Data for this exercise:
● ● ●

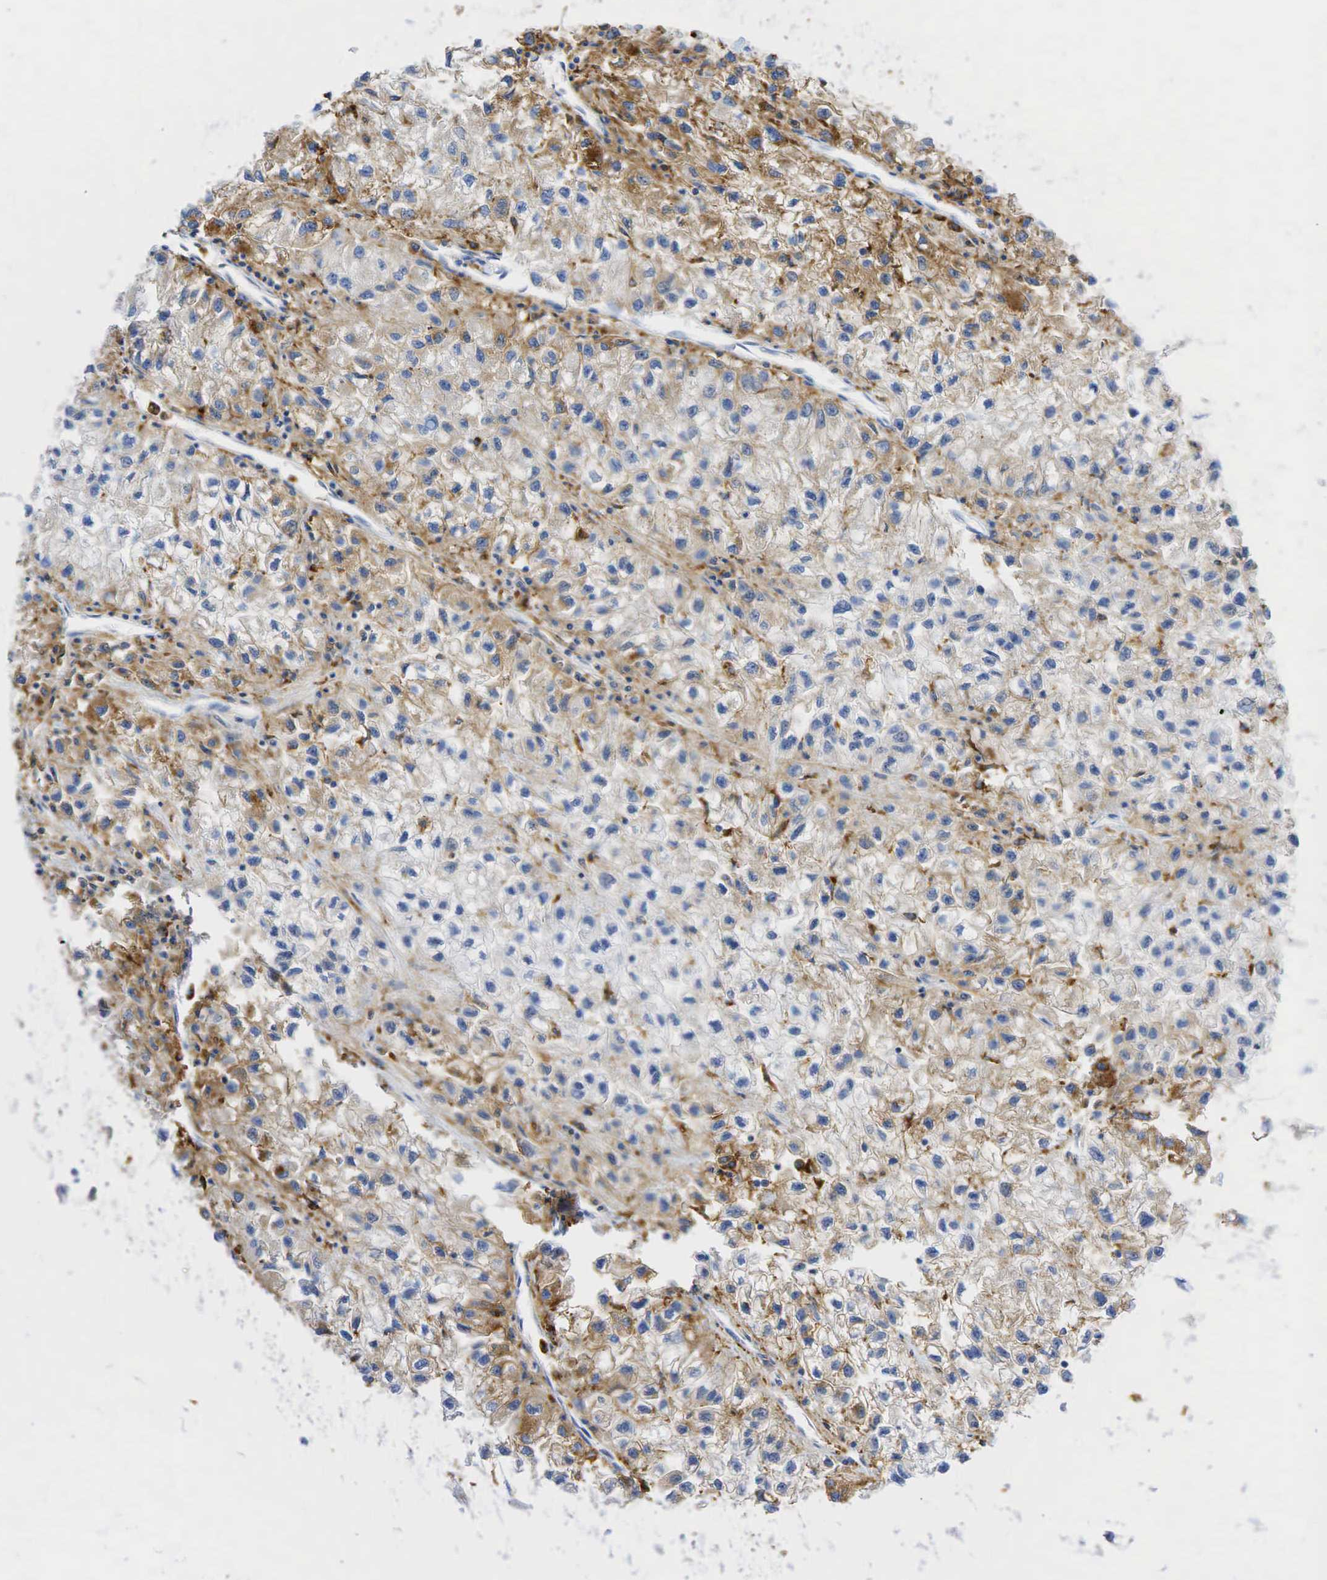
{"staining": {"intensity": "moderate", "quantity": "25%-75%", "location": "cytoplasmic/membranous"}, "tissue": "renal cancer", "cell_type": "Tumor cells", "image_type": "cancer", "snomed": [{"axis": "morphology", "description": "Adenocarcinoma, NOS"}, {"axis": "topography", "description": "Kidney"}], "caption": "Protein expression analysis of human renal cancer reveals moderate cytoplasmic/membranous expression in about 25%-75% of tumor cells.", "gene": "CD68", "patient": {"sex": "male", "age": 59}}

● ● ●

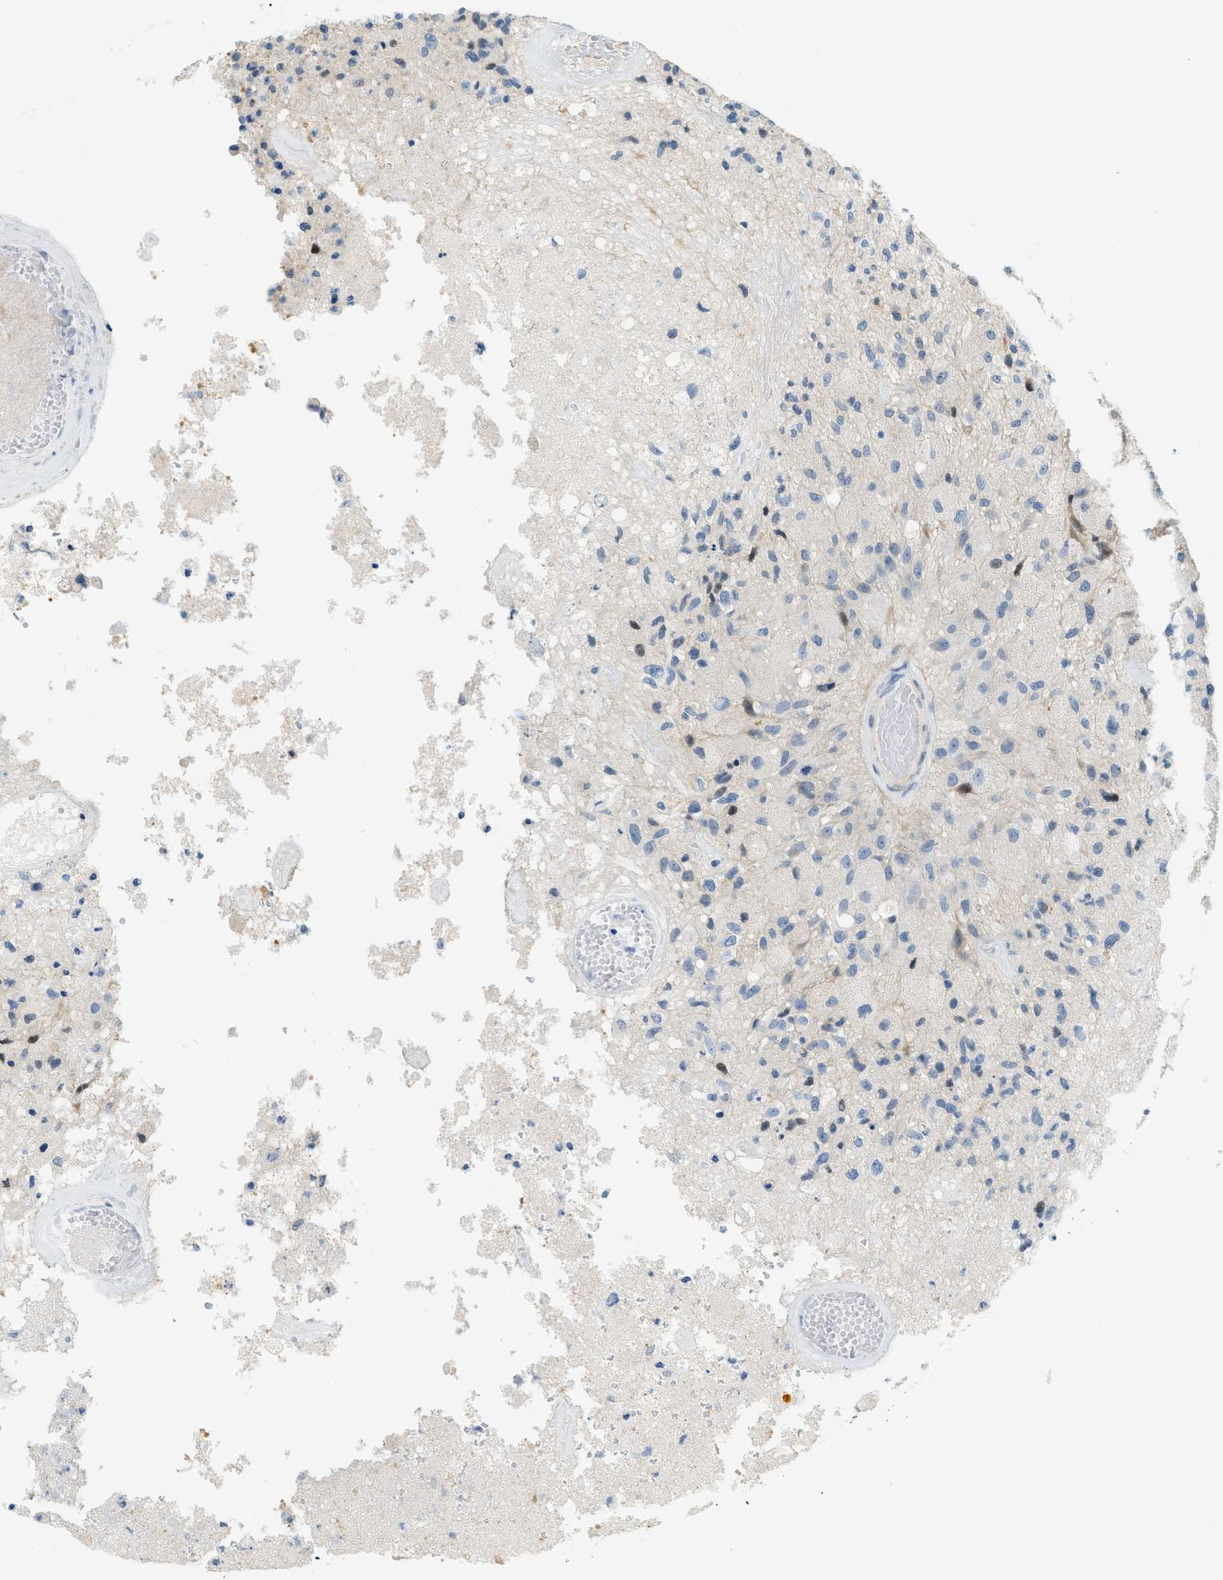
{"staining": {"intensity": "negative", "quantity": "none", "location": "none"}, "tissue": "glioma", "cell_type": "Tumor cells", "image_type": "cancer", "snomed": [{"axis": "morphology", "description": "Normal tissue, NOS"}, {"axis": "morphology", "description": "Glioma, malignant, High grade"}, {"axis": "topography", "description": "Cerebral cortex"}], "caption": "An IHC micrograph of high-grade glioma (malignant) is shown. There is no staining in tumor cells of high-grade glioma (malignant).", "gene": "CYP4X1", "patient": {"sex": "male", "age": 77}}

● ● ●

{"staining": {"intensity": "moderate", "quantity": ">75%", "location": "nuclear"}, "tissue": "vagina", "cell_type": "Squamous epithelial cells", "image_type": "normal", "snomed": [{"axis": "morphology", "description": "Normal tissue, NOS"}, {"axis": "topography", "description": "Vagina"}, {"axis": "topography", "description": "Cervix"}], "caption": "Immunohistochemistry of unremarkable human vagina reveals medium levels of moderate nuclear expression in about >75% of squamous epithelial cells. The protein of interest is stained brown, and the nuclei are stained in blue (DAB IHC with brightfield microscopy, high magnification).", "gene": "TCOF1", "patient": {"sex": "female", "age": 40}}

● ● ●

Work task: Working through the records, find each line containing the word "Tumor" and copy it.

Reply:
{"staining": {"intensity": "moderate", "quantity": "25%-75%", "location": "cytoplasmic/membranous"}, "tissue": "renal cancer", "cell_type": "Tumor cells", "image_type": "cancer", "snomed": [{"axis": "morphology", "description": "Adenocarcinoma, NOS"}, {"axis": "topography", "description": "Kidney"}], "caption": "Protein expression analysis of human renal cancer reveals moderate cytoplasmic/membranous expression in about 25%-75% of tumor cells.", "gene": "CD68", "patient": {"sex": "male", "age": 59}}
{"staining": {"intensity": "negative", "quantity": "none", "location": "none"}, "tissue": "glioma", "cell_type": "Tumor cells", "image_type": "cancer", "snomed": [{"axis": "morphology", "description": "Normal tissue, NOS"}, {"axis": "morphology", "description": "Glioma, malignant, High grade"}, {"axis": "topography", "description": "Cerebral cortex"}], "caption": "An IHC micrograph of high-grade glioma (malignant) is shown. There is no staining in tumor cells of high-grade glioma (malignant).", "gene": "CYP4X1", "patient": {"sex": "male", "age": 77}}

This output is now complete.